[TASK OBJECTIVE] Write all entries out exactly, images excluded.

[TASK INPUTS]
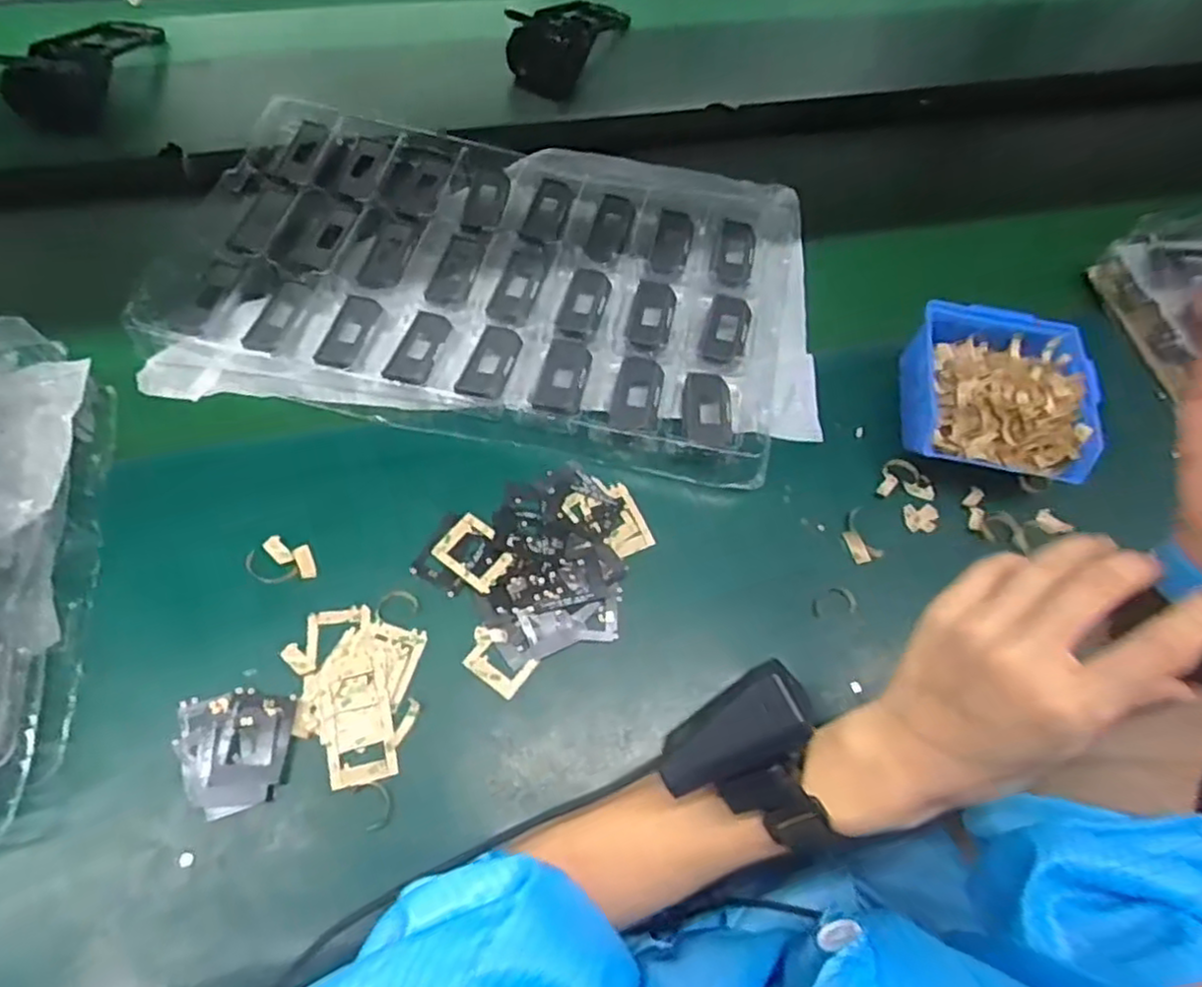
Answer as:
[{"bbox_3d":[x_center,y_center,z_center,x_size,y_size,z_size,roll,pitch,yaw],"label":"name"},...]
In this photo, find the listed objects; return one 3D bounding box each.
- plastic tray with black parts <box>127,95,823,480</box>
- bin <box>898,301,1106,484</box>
[{"bbox_3d":[-0.085,-0.189,0.604,0.535,0.025,0.342,7,64,1],"label":"plastic tray with black parts"},{"bbox_3d":[0.306,-0.077,0.554,0.127,0.069,0.143,8,64,-1],"label":"bin"}]

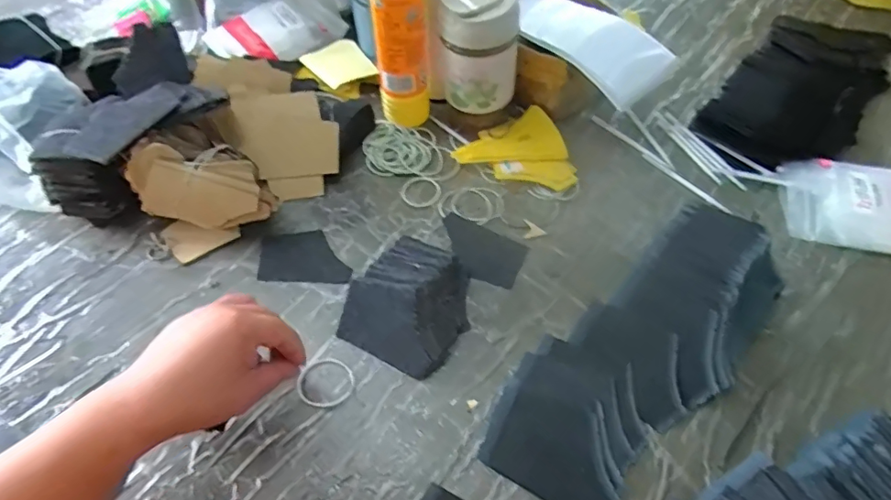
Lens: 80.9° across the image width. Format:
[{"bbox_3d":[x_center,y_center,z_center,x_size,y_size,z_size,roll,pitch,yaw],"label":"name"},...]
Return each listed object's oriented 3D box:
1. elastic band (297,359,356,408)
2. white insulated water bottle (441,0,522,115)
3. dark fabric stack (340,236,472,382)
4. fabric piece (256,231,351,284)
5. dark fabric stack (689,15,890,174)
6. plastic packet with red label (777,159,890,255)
[{"bbox_3d":[-0.101,0.112,0.442,0.047,0.005,0.042,-6,52,-4],"label":"elastic band"},{"bbox_3d":[0.037,-0.217,0.563,0.081,0.128,0.074,5,55,4],"label":"white insulated water bottle"},{"bbox_3d":[-0.031,0.048,0.472,0.103,0.036,0.117,25,59,17],"label":"dark fabric stack"},{"bbox_3d":[-0.138,0.007,0.524,0.089,0.004,0.057,0,58,0],"label":"fabric piece"},{"bbox_3d":[0.435,-0.197,0.645,0.150,0.043,0.331,33,59,24],"label":"dark fabric stack"},{"bbox_3d":[0.435,-0.043,0.521,0.174,0.016,0.099,10,67,14],"label":"plastic packet with red label"}]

[REPLY TO THE EXERCISE]
Answer as:
[{"bbox_3d":[x_center,y_center,z_center,x_size,y_size,z_size,roll,pitch,yaw],"label":"name"},...]
In this photo, find the listed objects; return one 3D bounding box each.
- plastic tray with black parts <box>127,95,823,480</box>
- bin <box>898,301,1106,484</box>
[{"bbox_3d":[-0.085,-0.189,0.604,0.535,0.025,0.342,7,64,1],"label":"plastic tray with black parts"},{"bbox_3d":[0.306,-0.077,0.554,0.127,0.069,0.143,8,64,-1],"label":"bin"}]

Lens: 80.9° across the image width. Format:
[{"bbox_3d":[x_center,y_center,z_center,x_size,y_size,z_size,roll,pitch,yaw],"label":"name"},...]
Return each listed object's oriented 3D box:
1. elastic band (297,359,356,408)
2. white insulated water bottle (441,0,522,115)
3. dark fabric stack (340,236,472,382)
4. fabric piece (256,231,351,284)
5. dark fabric stack (689,15,890,174)
6. plastic packet with red label (777,159,890,255)
[{"bbox_3d":[-0.101,0.112,0.442,0.047,0.005,0.042,-6,52,-4],"label":"elastic band"},{"bbox_3d":[0.037,-0.217,0.563,0.081,0.128,0.074,5,55,4],"label":"white insulated water bottle"},{"bbox_3d":[-0.031,0.048,0.472,0.103,0.036,0.117,25,59,17],"label":"dark fabric stack"},{"bbox_3d":[-0.138,0.007,0.524,0.089,0.004,0.057,0,58,0],"label":"fabric piece"},{"bbox_3d":[0.435,-0.197,0.645,0.150,0.043,0.331,33,59,24],"label":"dark fabric stack"},{"bbox_3d":[0.435,-0.043,0.521,0.174,0.016,0.099,10,67,14],"label":"plastic packet with red label"}]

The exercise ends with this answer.